I’m not sure, Saul tried to reply, but Mitchell’s grip around his neck was too tight.

Mitchell came to a halt. ‘You’re talking to someone.’

‘No,’ Saul managed to croak. How the hell could he have known?

‘Bullshit, you think I can’t tell?’

He let go of Saul, shoving him down on to the tiles, where he sprawled helplessly, his right arm completely numb.

‘I can see you,’ Amy muttered inside his head. ‘I’m some way back, next to a fountain in a courtyard. I could take him out from here.’

Mitchell checked the readout on his Cobra, then gazed intently across the concourse towards the courtyard. Had he, Saul wondered, somehow heard Amy over all that distance?

If Mitchell had any idea where Amy was, she wouldn’t even see him coming.

‘Mitchell,’ Saul croaked, ‘there’s something I have to tell you.’

Mitchell spared him only a brief glance. ‘Whatever it is, I don’t have the time,’ he muttered.

‘It’s about your brother, Danny.’

Saul licked his lips and struggled to avoid looking at the courtyard. He wondered if Amy had picked up one of the Cobras; there had been plenty of them scattered about. Of course, she was getting old, but the Cobra targeting systems were designed to do most of the work for their users.

‘Jesus, Saul,’ said Mitchell, his expression almost pitying. ‘I don’t know what you’re up to, but this is low.’

‘I never told you the truth about him,’ Saul persevered. ‘He wasn’t dead when I found him.
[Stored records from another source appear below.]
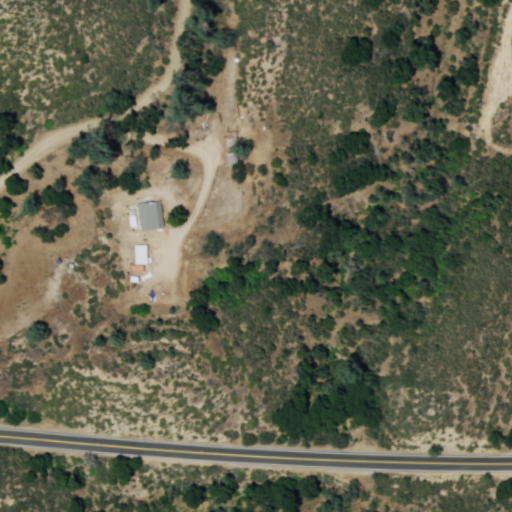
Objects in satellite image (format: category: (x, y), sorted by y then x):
road: (120, 114)
road: (185, 147)
building: (236, 149)
building: (152, 216)
building: (150, 217)
building: (142, 257)
building: (141, 259)
road: (255, 456)
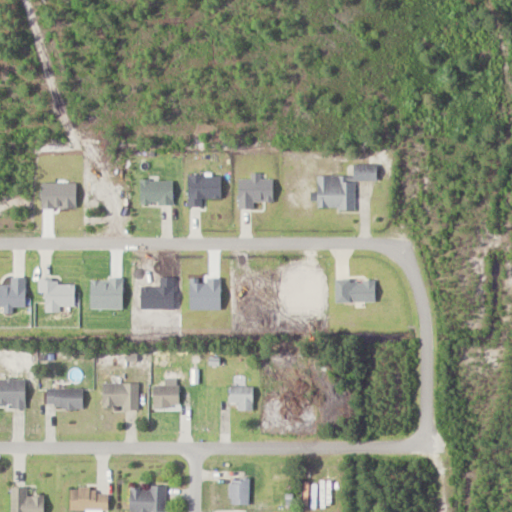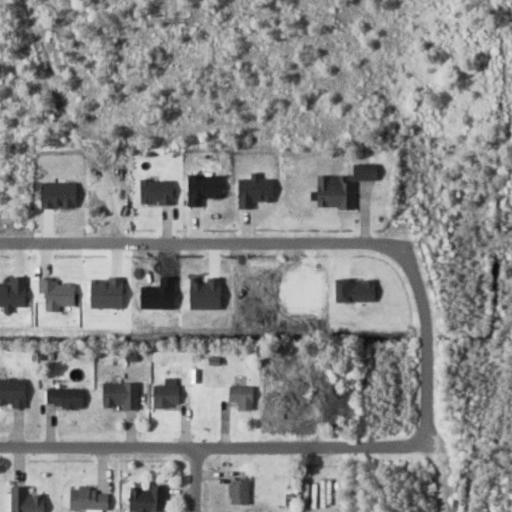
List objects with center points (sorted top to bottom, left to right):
building: (344, 187)
road: (201, 247)
road: (424, 345)
building: (13, 392)
building: (122, 396)
building: (167, 397)
building: (66, 398)
building: (243, 398)
road: (214, 447)
road: (196, 480)
building: (241, 492)
building: (91, 500)
building: (150, 500)
building: (26, 501)
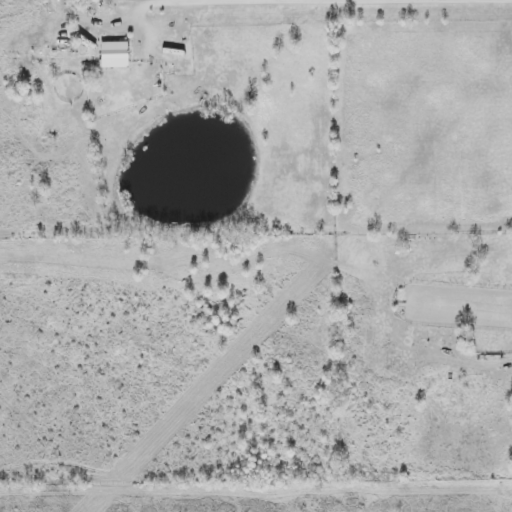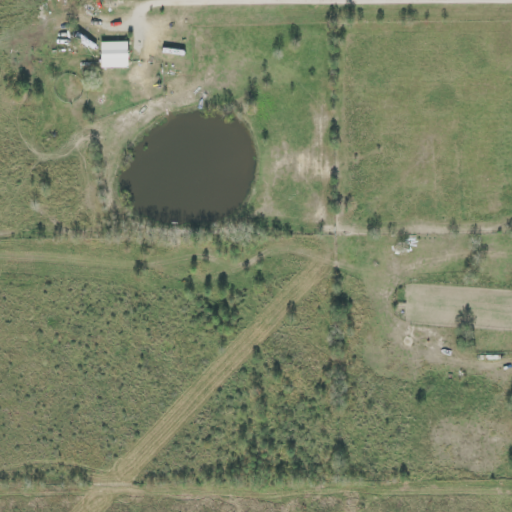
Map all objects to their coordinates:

He was still alive.’

Mitchell blinked and shook his head. ‘What?’

‘You asked me to try and find him.’ Saul remembered telling Olivia the same story back in Orlando, but with one vital difference. ‘Well, that much I did manage. I tracked him down, all right.’
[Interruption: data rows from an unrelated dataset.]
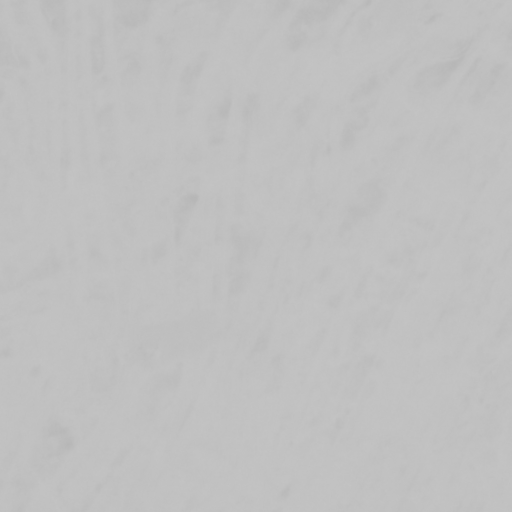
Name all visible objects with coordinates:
building: (481, 417)
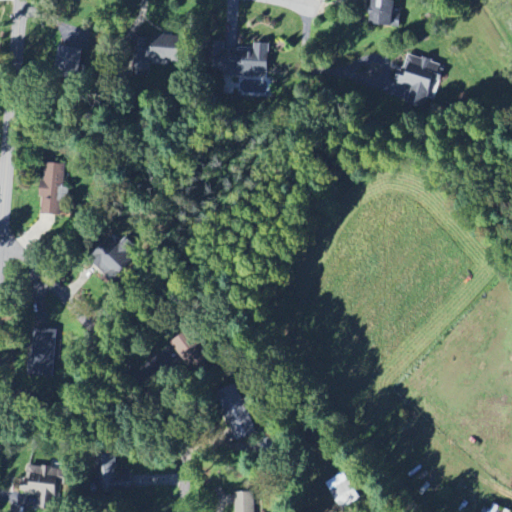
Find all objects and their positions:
park: (503, 11)
building: (383, 12)
building: (156, 53)
building: (70, 59)
building: (246, 61)
building: (420, 80)
road: (14, 137)
building: (53, 189)
building: (117, 260)
road: (125, 364)
building: (236, 413)
building: (111, 477)
building: (46, 486)
building: (343, 491)
road: (485, 495)
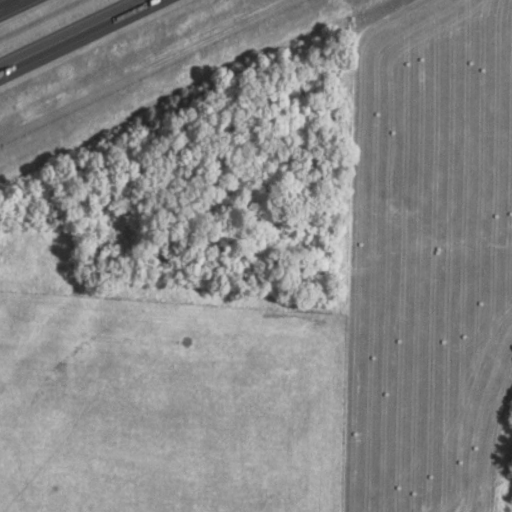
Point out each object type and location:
road: (10, 5)
road: (72, 34)
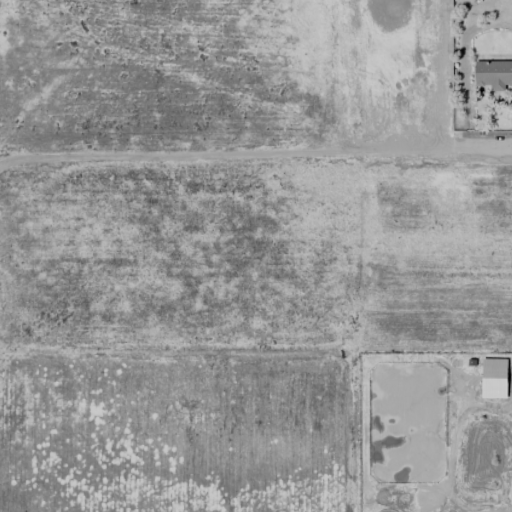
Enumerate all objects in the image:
building: (493, 74)
road: (486, 154)
road: (229, 156)
building: (492, 377)
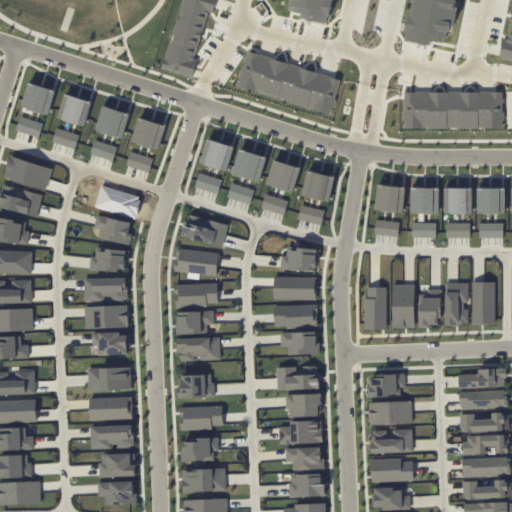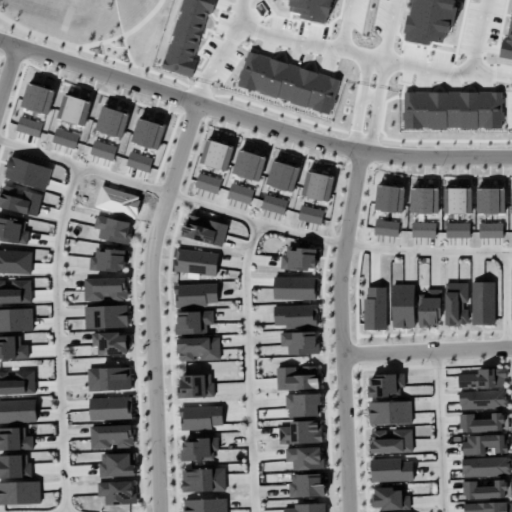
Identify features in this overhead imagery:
road: (389, 4)
building: (397, 17)
building: (186, 35)
building: (186, 36)
road: (481, 39)
building: (507, 41)
building: (507, 42)
road: (304, 43)
road: (223, 55)
road: (444, 71)
road: (8, 75)
building: (283, 81)
building: (287, 83)
building: (36, 99)
road: (358, 103)
road: (378, 107)
building: (451, 110)
building: (73, 111)
building: (452, 111)
road: (252, 121)
building: (111, 123)
building: (28, 127)
building: (28, 128)
building: (147, 133)
building: (64, 139)
building: (510, 140)
building: (102, 150)
road: (37, 156)
building: (216, 156)
building: (216, 156)
building: (139, 162)
building: (248, 166)
building: (248, 166)
building: (282, 177)
building: (282, 177)
building: (207, 184)
building: (207, 184)
building: (317, 187)
building: (317, 187)
building: (239, 194)
building: (239, 194)
building: (388, 199)
building: (388, 199)
building: (19, 201)
building: (423, 201)
building: (423, 201)
building: (456, 201)
building: (459, 201)
building: (489, 201)
building: (489, 201)
building: (510, 201)
building: (511, 203)
building: (273, 205)
building: (273, 205)
road: (208, 208)
building: (310, 216)
building: (310, 216)
building: (385, 228)
building: (385, 229)
building: (111, 230)
building: (422, 230)
building: (489, 230)
building: (203, 231)
building: (422, 231)
building: (456, 231)
building: (456, 231)
building: (489, 231)
building: (13, 232)
road: (428, 250)
building: (300, 260)
building: (108, 261)
building: (195, 263)
building: (293, 289)
building: (103, 290)
building: (15, 292)
building: (194, 296)
road: (506, 299)
road: (151, 304)
building: (482, 304)
building: (482, 304)
building: (454, 305)
building: (455, 305)
building: (402, 307)
building: (402, 307)
building: (374, 309)
building: (374, 309)
building: (428, 309)
building: (429, 311)
building: (104, 317)
building: (294, 317)
building: (105, 318)
building: (16, 320)
building: (192, 323)
road: (338, 331)
road: (55, 338)
building: (299, 343)
building: (109, 344)
building: (12, 348)
building: (197, 349)
road: (425, 350)
road: (246, 366)
building: (296, 378)
building: (482, 379)
building: (482, 379)
building: (108, 380)
building: (384, 386)
building: (384, 386)
building: (195, 387)
building: (481, 399)
building: (481, 400)
building: (303, 405)
building: (109, 408)
building: (17, 411)
building: (389, 414)
building: (389, 414)
building: (199, 418)
building: (483, 424)
building: (483, 424)
road: (437, 431)
building: (300, 433)
building: (110, 437)
building: (14, 440)
building: (390, 442)
building: (390, 442)
building: (483, 445)
building: (484, 445)
building: (198, 450)
building: (304, 458)
building: (116, 466)
building: (14, 467)
building: (484, 467)
building: (484, 468)
building: (389, 471)
building: (390, 471)
building: (202, 481)
building: (305, 486)
building: (486, 490)
building: (485, 491)
building: (19, 493)
building: (116, 493)
building: (389, 499)
building: (389, 499)
building: (204, 506)
building: (486, 507)
building: (305, 508)
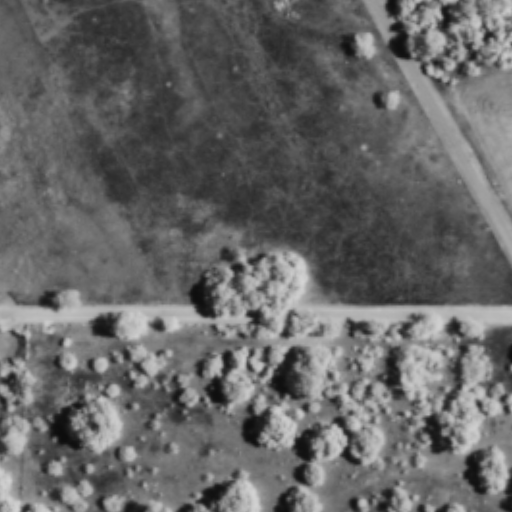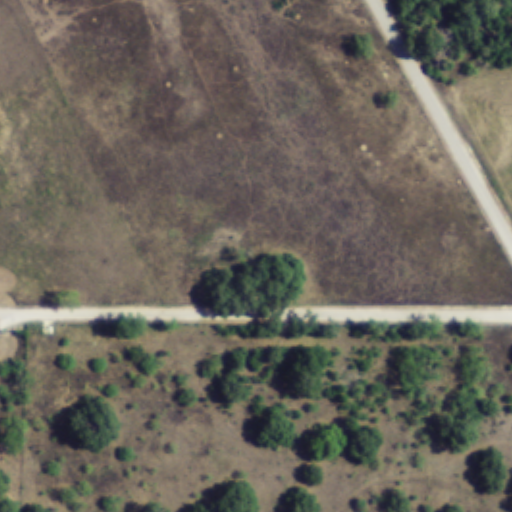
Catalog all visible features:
road: (444, 115)
road: (255, 309)
road: (10, 317)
It felt like lancing a festering wound, with all the old poison spilling out in a rush. ‘He’d been left there to guard the place and, when I turned up, I tried to talk him into leaving with me. I told him I could keep him safe, make sure that no one ever knew he’d been involved. Instead, he tried to kill me.’

‘No.’ Mitchell shook his head. ‘That’s not possible. Danny would never—’
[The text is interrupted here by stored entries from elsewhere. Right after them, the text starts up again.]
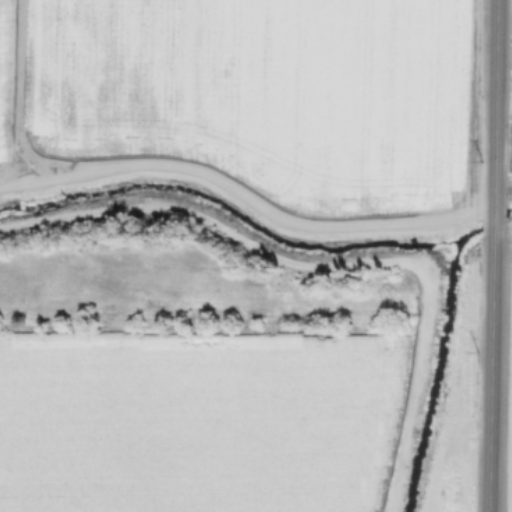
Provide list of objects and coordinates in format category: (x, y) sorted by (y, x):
road: (17, 95)
road: (249, 198)
road: (503, 246)
road: (494, 256)
road: (326, 263)
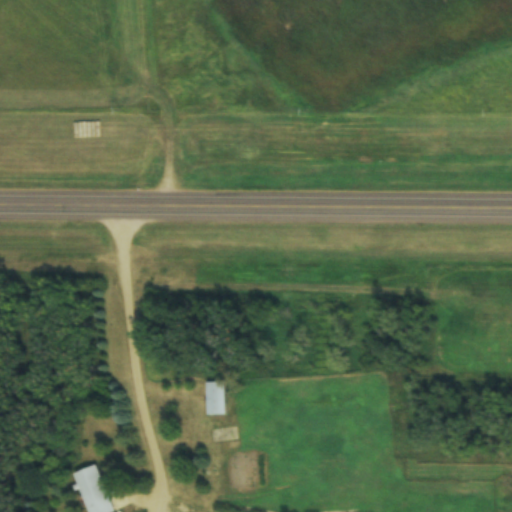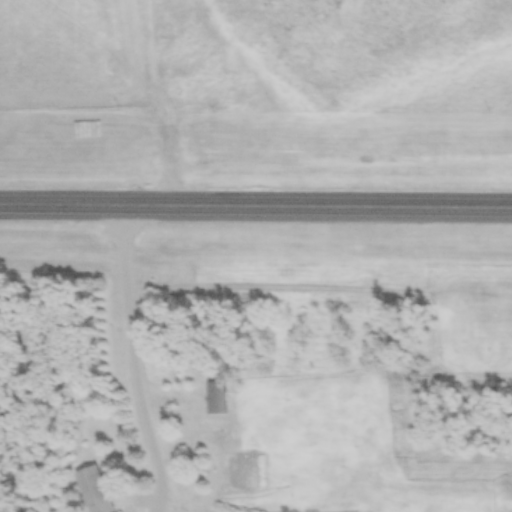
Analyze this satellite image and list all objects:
road: (255, 203)
road: (129, 359)
building: (217, 399)
building: (94, 490)
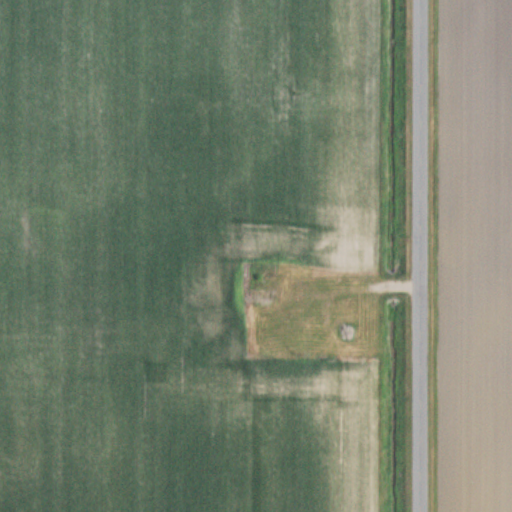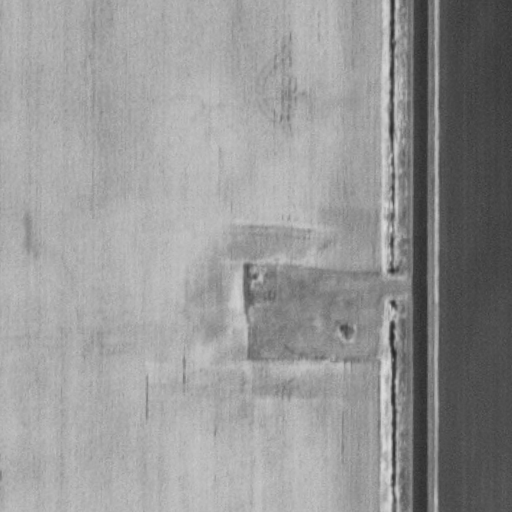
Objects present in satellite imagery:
road: (426, 256)
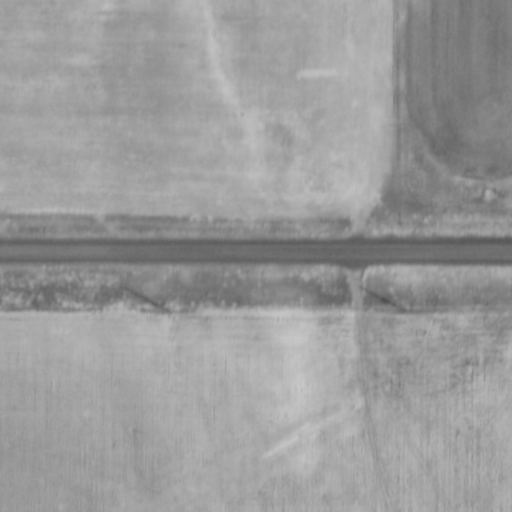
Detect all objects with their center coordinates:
road: (256, 253)
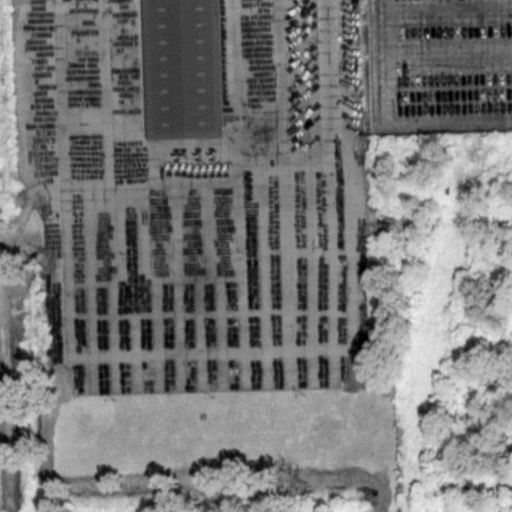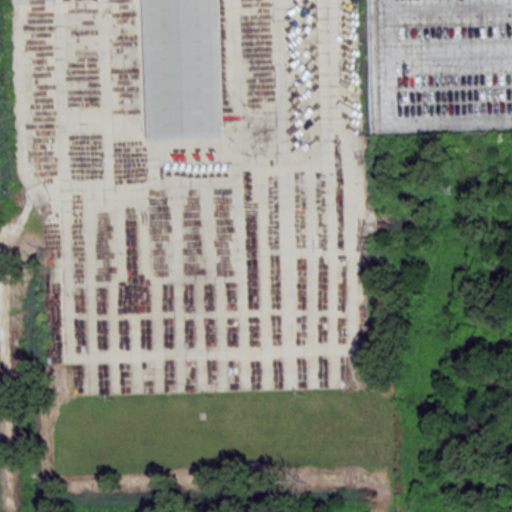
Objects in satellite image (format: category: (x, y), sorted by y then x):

‘He was in very, very deep, Mitch. He shot at me, but he didn’t know how to use the gun properly. All I got was a flesh wound.’

‘You told me you’d been in an accident,’ said Mitchell, his tone numb. He had turned his back towards the courtyard, the Cobra dangling forgotten from one hand.

‘I killed him. To save my own life, I had to. I never toldat because I didn’t think you could handle knowing what really happened.’

‘You’re lying!’ Mitchell screamed. ‘You miserable son of a bitch, you’re making this shit up!’

He lunged at Saul, enraged, locking both hands tight around his throat.

Do it now, thought Saul, desperately pushing the heel of one hand against Mitchell’s jaw, to try and force his head back. The shimmering haze had spread, tiny specks of light like fireflies dancing everywhere under the high ceiling of the concourse.

Saul heard a damp cough, much like the one he’d heard before Colonel Bailey had died, and Mitchell jerked forward. He stared down at Saul, his mouth hanging open with shock, and a look of utter disbelief in his eyes. He staggered upright, with evident difficulty.

‘You don’t know what you’ve done,’ he gasped at Saul, then sat down hard on the tiles. There was a dark circle of blood in the middle of his chest, growing wider.

Saul pushed himself upright and grabbed hold of the Cobra that Mitchell had dropped. ‘I’m sorry,’ he wheezed, meaning it.

‘True?’ asked Mitchell. ‘About Danny?’

Saul nodded. ‘Yes. I’m sorry.’

Saul peered across the concourse, and spotted Amy crouching to one side of the fountain.

Mitchell nodded. ‘I wish . . . I wish things had been different.’

Saul realized his own cheeks were damp as he levelled the Cobra between Mitchell’s eyes. ‘That makes two of us,’ he said, and squeezed the trigger.

THIRTY-ONE

Lunar Array, 11 February 2235

Saul let the Cobra rifle slip out of his fingers and tried to make sense of the emotions warring inside him. There was anger, but also regret and sorrow, in equal measures.

He turned away from Mitchell’s lifeless body and saw Amy Rose come jogging towards him. She was still wearing her spacesuit, minus the helmet, her grey hair tangled into knots. She bent over, once she reached him, hands resting on knees and gasping for breath.

‘Wait here,’ said Saul, and quickly made his way back to where Bailey’s body lay. He dug through the dead man’s pockets until he found the same keycard Bailey had deprived him of.

‘You okay?’ she asked, standing up straight again as he came back.